====== Selected excerpt

Pretty exciting stuff and we have no idea what the impact or value is but we just see this as the next step in using the web as a tool to "help people become fully-devoted to Christ".

Shawn Wood
Experiences Pastor
Seacoast Church

Tim Morgan

Just to clarify, OneBody is an open-source project and is solely improved and maintained by volunteers. I built OneBody for my own church, and make no money from its use.

Also, here are some thoughts and realizations that came from our experience at Cedar Ridge (http://cedarridgecc.com):

1. Young people are on Facebook and MySpace already. They're used to having different communities for different segments of culture, i.e. MySpace for the highschoolers, Facebook for college people, and now OneBody for their church friends. They don't seem to mind logging into different apps for different things.

2. Older people are probably never going to get on a traditional social network. OneBody gives them an opportunity to play around with social networking without the hassle of dealing with all the trash. They only see people they know (or could possibly know) and don't have to mess with "friends" if they don't want to. OneBody is super easy to navigate for non-techy people.

============
====== Extracted entries

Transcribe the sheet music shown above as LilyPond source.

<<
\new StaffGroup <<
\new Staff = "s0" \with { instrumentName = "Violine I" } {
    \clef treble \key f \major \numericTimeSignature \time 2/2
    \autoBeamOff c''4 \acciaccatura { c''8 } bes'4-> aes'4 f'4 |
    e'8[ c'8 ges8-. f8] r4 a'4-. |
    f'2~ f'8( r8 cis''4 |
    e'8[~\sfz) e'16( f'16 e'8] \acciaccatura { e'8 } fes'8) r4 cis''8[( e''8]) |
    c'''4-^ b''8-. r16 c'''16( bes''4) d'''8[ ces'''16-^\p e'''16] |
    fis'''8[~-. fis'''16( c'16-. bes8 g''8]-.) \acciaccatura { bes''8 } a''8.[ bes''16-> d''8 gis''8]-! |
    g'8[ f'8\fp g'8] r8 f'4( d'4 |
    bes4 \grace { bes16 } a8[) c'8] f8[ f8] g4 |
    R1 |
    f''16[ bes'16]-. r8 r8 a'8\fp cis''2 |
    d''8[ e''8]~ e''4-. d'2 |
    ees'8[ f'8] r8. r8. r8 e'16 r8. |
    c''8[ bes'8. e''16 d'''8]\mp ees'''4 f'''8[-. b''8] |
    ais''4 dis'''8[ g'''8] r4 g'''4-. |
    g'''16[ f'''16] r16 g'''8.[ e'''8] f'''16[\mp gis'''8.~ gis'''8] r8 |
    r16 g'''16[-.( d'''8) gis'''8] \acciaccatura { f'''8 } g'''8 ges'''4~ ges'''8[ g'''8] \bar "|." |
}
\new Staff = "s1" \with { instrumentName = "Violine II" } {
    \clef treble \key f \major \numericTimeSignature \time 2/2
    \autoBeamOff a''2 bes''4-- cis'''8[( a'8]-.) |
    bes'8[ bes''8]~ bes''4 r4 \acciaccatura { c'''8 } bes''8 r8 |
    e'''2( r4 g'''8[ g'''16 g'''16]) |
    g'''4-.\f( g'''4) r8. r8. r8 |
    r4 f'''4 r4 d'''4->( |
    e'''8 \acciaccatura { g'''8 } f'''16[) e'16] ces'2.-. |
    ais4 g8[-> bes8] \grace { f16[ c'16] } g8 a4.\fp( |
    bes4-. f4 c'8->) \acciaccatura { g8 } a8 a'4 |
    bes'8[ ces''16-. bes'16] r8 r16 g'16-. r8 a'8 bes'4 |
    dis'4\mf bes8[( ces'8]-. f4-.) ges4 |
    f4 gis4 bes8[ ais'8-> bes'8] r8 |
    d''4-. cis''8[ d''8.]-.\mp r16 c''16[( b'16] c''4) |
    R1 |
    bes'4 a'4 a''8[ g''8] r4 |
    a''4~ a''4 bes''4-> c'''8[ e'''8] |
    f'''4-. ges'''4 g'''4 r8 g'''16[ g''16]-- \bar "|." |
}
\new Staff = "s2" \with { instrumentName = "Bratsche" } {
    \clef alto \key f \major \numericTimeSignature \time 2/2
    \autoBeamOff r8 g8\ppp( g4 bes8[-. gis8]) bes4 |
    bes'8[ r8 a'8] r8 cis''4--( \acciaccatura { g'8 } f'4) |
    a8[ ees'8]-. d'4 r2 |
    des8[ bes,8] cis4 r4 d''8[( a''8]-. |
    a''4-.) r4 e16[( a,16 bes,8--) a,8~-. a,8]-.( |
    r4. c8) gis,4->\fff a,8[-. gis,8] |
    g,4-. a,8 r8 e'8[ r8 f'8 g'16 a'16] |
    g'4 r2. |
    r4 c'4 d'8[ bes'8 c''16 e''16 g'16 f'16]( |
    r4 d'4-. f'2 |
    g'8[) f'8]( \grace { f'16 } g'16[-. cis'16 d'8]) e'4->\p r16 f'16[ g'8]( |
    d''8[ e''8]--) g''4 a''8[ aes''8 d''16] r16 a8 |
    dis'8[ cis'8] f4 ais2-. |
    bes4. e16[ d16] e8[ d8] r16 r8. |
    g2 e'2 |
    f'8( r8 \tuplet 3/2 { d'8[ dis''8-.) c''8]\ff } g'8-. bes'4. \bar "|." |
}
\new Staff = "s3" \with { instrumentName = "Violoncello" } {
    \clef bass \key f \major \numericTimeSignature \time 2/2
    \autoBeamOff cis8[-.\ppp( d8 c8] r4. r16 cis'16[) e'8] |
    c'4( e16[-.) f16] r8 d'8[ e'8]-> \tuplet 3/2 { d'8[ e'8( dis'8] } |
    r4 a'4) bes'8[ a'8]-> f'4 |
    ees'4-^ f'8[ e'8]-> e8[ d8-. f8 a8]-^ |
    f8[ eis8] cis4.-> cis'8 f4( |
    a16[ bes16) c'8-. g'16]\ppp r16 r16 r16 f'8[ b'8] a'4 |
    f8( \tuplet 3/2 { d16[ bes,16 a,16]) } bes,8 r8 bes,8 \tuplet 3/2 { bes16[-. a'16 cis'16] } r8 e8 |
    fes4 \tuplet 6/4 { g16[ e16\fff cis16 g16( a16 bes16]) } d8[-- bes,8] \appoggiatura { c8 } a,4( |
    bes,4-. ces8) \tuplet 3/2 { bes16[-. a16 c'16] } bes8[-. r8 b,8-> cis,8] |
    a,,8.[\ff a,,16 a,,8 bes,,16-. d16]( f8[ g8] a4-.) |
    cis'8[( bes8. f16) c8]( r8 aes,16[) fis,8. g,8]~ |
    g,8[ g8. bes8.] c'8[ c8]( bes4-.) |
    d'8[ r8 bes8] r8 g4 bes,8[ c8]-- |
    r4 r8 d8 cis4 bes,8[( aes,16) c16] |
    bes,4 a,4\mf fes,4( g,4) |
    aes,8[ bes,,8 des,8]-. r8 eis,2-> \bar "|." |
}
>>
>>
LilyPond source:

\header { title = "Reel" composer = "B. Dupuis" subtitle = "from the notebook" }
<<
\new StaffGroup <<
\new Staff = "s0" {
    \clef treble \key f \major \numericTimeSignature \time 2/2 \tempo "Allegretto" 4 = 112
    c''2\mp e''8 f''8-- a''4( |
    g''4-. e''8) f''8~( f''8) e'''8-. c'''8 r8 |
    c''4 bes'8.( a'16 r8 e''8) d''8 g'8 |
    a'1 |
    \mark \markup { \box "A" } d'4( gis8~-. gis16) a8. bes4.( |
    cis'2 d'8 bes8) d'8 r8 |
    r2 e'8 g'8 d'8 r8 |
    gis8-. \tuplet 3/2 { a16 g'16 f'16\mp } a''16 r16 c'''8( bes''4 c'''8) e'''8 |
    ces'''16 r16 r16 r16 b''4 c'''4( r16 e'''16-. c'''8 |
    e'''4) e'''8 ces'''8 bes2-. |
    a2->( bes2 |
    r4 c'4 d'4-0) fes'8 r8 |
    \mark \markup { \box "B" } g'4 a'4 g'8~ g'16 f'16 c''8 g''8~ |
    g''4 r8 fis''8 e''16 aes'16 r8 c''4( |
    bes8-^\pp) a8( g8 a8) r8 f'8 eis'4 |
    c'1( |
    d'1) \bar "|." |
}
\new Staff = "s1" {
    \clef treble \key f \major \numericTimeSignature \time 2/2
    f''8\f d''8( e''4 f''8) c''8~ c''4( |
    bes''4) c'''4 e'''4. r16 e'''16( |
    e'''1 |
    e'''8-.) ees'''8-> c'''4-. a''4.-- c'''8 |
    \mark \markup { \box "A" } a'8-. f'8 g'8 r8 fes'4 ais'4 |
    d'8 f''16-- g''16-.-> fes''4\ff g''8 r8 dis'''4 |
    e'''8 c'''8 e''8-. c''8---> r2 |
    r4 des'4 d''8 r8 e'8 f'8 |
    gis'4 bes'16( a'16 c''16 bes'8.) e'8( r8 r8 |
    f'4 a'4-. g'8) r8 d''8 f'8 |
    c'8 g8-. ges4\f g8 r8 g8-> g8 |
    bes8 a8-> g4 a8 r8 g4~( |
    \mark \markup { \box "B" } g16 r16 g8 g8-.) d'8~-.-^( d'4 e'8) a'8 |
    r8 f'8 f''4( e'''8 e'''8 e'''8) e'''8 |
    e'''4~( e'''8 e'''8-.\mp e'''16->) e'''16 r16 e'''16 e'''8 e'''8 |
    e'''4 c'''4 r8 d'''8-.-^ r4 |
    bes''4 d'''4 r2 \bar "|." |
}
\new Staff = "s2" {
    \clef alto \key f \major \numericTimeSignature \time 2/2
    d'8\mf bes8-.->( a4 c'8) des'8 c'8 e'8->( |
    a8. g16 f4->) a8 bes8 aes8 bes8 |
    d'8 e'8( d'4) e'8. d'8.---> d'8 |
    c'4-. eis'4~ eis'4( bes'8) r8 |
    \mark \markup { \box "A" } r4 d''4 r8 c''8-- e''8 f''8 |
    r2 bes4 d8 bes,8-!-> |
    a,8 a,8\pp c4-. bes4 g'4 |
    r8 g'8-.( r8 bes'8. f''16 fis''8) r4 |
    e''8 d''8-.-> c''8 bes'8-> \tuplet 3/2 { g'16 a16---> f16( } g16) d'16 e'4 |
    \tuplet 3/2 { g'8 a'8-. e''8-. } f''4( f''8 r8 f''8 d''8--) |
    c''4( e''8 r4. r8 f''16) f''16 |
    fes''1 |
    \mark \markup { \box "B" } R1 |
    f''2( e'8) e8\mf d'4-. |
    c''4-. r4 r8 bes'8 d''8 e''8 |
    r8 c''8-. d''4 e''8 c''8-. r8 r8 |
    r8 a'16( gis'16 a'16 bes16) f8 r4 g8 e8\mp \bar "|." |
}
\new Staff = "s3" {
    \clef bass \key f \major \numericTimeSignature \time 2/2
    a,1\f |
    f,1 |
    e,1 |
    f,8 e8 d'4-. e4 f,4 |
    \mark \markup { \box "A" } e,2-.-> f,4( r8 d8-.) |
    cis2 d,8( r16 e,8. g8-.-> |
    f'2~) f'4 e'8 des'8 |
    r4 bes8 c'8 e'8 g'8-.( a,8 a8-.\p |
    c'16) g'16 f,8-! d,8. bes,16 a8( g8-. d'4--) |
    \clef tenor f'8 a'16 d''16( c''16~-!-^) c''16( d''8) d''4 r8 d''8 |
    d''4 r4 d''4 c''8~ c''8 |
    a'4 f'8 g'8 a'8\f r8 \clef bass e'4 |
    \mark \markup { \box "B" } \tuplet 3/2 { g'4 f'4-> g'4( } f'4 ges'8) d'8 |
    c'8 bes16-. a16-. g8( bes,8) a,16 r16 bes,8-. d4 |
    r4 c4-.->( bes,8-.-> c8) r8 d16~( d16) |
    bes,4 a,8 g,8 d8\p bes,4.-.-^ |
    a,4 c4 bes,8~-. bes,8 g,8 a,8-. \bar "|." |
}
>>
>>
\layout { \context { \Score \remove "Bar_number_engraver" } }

============

- _Work task A_
According to the comments about OneBody, who improves and maintains OneBody?
- _Work task B_
Please continue the comments about OneBody from the point where they stop.

- _Written reply A_
Volunteers; OneBody is an open-source project solely improved and maintained by them.

- _Written reply B_
3. Our biggest and most used feature of OneBody (at our church) is the Groups. In less than a minute, a Sunday School class or small group can create an online place to share prayer requests and other notes. They can send email to their group with one address (because OneBody also acts as a mailing list server). These are people who would never go on a Facebook or MySpace or other social network and create a group, for several reasons, not least of which is the fact that each of their group participants would also need to go on and go through the account creation process.

4. And that leads me to the last thought... Account creation is uber simple with OneBody: each churchgoer already has an account with some basic information made visible. This is where OneBody also doubles as an online directory. Since each person already has an account tied to their email address, they simple go on and verify they own the address, set a password, and they're done. They don't have to spend precious time filling out their name, address, phone, etc. if they don't want to. They can then choose to show more of their info or hide it. Privacy is up to them, but we choose some sensible defaults.

OneBody has been a fun experiment for our church, and it's been a hit. We have lots of ideas to expand it and improve it.

I understand the argument of being a walled garden, and we should be a light to the world, etc. But you have to realize this is just yet one more place for people to go online. And the fact is, we are actually getting some of our congregation to go online and use the Internet that wouldn't have touched it without this compelling reason to do so.

Kevin McCord

Church social networking sites may need to evolve so that they leverage information from other social networking sites/services and serve up that information alongside information about the individual's involvement in ministry. In that sense they may collect information published by the church management system, created by the individual and shared back to the church management system, and delivered via RSS and though API's from more established social networking systems.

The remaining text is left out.